Today’s New York Pride Parade entertained over a million people who traveled to the event. The turn-out was astounding and particularly poignant after the Orlando gay nightclub massacre that took place just two weeks earlier.
“This parade is New York City saying defiantly – we will stand up to hatred,” said Mayor Bill de Blasio before the parade. “We will stand up to those who would try to undermine our values. We believe in a society for everyone.”
This year, signs paying tribute to the Orlando victims could be seen all along the march route. Forty-nine men and women dressed in all white clothing and veils held up names of those killed in the Pulse tragedy.
Usually, Pride marches are a time of celebration and revelry, but this year certainly had a more somber tone and feel to the parade.

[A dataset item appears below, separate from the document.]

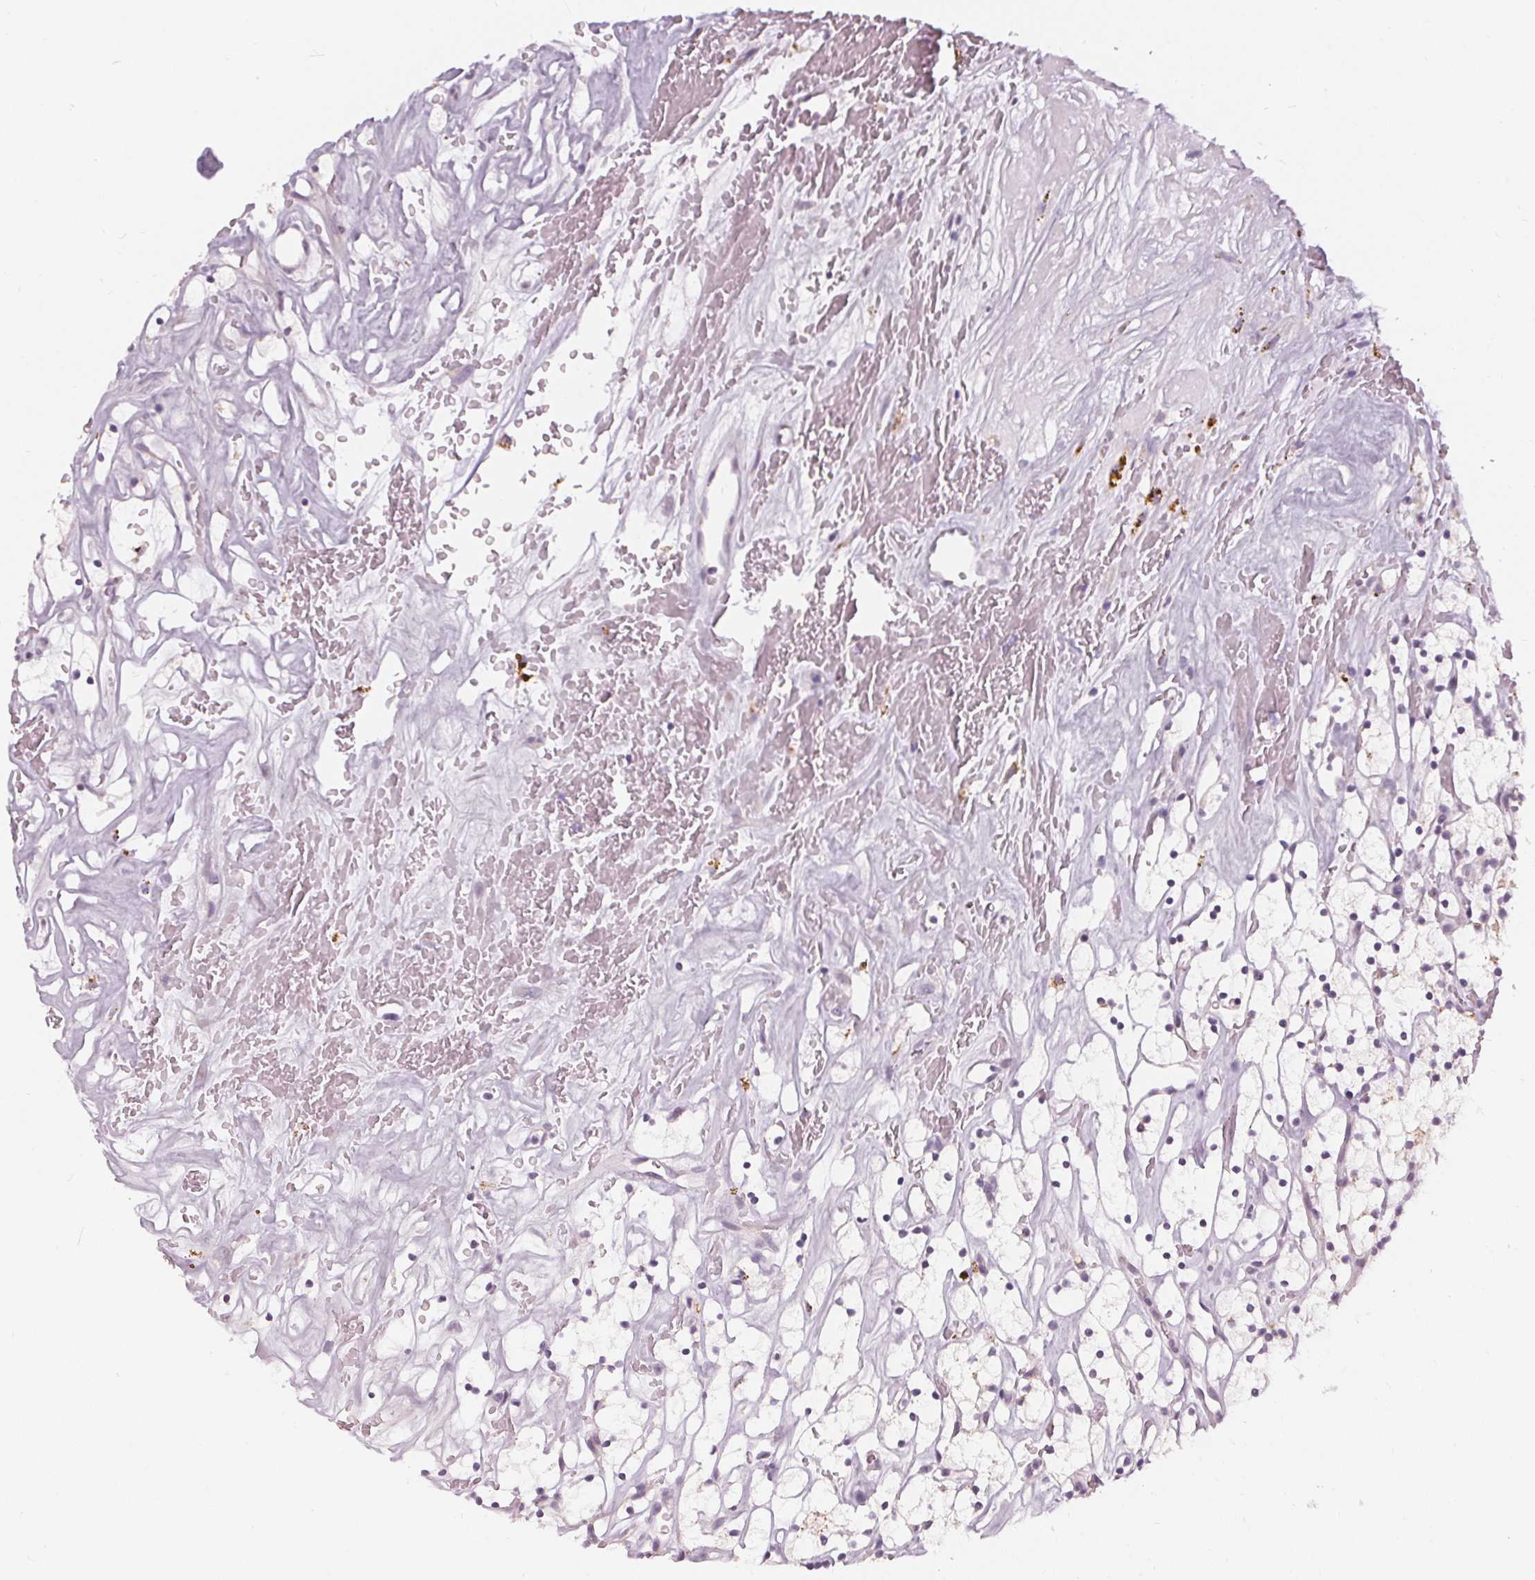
{"staining": {"intensity": "negative", "quantity": "none", "location": "none"}, "tissue": "renal cancer", "cell_type": "Tumor cells", "image_type": "cancer", "snomed": [{"axis": "morphology", "description": "Adenocarcinoma, NOS"}, {"axis": "topography", "description": "Kidney"}], "caption": "Immunohistochemistry (IHC) micrograph of human renal cancer (adenocarcinoma) stained for a protein (brown), which shows no positivity in tumor cells.", "gene": "HOPX", "patient": {"sex": "female", "age": 64}}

One onlooker, Anthony Paden, said that although he has been attending this march for a decade “today means something different to me because of Orlando. Today means coming out and supporting gay Americans affected by the attack.”
This year’s parade touted more policemen and security than ever before. De Blasio said: “We have extraordinary NYPD presence to make sure that this will be not only the biggest, but the safest parade we’ve ever had.”
There were other surprising moments during the march. Senator Hillary Clinton walked in the last part of the parade, and other notable attendees included Governor Andrew Cuomo, Reverend Al Sharpton and Senator Chuck Schumer.
“I was the first Senator to march in this parade, but I won’t be the last,” Schumer stated.